I'm going to add Cc: Brian as I close this so he has once last chance to look at it and think if we should do anything else about it. :-)
comment:7 Changed at 2011-12-21T20:31:49Z by warner
No idea. Smells like an out-of-memory problem, or memory corruption, or something. It's unlikely that this server tried to buffer 2GiB of output data to a client, unless maybe someone had a multi-gigabyte file with k=1 and a client which overparallelized segment downloads (which I suppose we did have briefly, but which is fixed now).
So yeah, CANNOTREPRODUCE sounds fine.
http://svn.python.org/view/python/tags/r252/Objects/stringobject.c?revision=60915&view=markup
Search in text for "join() result is too long for a Python string". It is guarded by if (sz < old_sz || sz > PY_SSIZE_T_MAX). PY_SSIZE_T_MAX is defined in http://svn.python.org/view/python/tags/r252/Include/pyport.h?revision=60915&view=markup to be ((size_t)-1)>>1 which would be 2,147,483,647 on that platform. So, I guess we were trying to .join() together a string that would have been more than 2.1 billion bytes.

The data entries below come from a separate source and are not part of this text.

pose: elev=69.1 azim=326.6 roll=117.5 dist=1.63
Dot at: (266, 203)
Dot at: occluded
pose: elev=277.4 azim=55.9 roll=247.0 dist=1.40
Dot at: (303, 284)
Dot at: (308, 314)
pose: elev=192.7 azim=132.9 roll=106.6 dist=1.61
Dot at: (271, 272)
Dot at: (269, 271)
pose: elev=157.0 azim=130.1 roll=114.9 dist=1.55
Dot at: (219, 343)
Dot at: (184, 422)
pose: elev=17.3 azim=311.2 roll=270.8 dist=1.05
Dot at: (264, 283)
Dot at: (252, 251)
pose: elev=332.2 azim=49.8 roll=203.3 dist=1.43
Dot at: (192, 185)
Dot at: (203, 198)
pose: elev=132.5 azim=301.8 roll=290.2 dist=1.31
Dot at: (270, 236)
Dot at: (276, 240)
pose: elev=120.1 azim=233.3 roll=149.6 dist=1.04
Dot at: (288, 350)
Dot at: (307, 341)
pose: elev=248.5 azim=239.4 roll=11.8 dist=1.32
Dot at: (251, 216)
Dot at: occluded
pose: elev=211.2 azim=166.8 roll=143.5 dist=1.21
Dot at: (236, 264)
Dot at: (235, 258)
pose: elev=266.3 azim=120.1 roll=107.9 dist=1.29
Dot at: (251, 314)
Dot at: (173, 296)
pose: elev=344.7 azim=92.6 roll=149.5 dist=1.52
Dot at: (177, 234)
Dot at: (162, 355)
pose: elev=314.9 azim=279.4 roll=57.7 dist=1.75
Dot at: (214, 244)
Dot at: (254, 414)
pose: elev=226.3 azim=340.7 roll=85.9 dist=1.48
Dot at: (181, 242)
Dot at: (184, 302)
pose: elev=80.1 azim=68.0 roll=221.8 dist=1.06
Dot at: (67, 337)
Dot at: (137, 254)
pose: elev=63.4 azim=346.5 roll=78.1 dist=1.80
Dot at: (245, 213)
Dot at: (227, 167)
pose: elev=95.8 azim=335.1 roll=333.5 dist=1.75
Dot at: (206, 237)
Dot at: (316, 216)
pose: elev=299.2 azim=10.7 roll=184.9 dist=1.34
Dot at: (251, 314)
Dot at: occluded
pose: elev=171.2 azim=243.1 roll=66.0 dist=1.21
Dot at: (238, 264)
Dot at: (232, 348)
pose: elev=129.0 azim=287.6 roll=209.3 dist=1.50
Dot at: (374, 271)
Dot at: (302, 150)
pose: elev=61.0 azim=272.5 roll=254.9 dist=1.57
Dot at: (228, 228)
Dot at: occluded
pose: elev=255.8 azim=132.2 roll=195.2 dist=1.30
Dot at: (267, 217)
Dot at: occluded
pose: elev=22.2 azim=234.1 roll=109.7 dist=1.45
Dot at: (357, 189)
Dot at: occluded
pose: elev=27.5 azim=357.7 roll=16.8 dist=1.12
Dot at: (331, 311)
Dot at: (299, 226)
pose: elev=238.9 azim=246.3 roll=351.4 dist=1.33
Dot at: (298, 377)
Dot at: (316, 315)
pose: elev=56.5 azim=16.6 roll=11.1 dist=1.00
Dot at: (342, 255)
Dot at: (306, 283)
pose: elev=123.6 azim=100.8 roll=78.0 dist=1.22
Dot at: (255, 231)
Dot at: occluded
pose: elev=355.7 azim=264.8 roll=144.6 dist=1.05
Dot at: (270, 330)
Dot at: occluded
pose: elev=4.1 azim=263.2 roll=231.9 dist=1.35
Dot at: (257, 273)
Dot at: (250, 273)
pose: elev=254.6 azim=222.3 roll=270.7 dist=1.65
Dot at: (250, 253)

I don't see how to investigate this, reproduce it, or determine if it has been fixed in newer versions of Tahoe-LAFS. One of the reasons why not is that the exception raised by the selectreactor's _doReadOrWrite() apparently didn't get propagated to foolscap, because no accompanying incident report file was generated.
Brian: am I interpreting that correctly? Is there a way to make sure that all unhandled exceptions get registered with the foolscap logging system so that they can be reported as incidents? Do you have any other ideas how to learn more about this issue, or should we just close it as "wontfix"?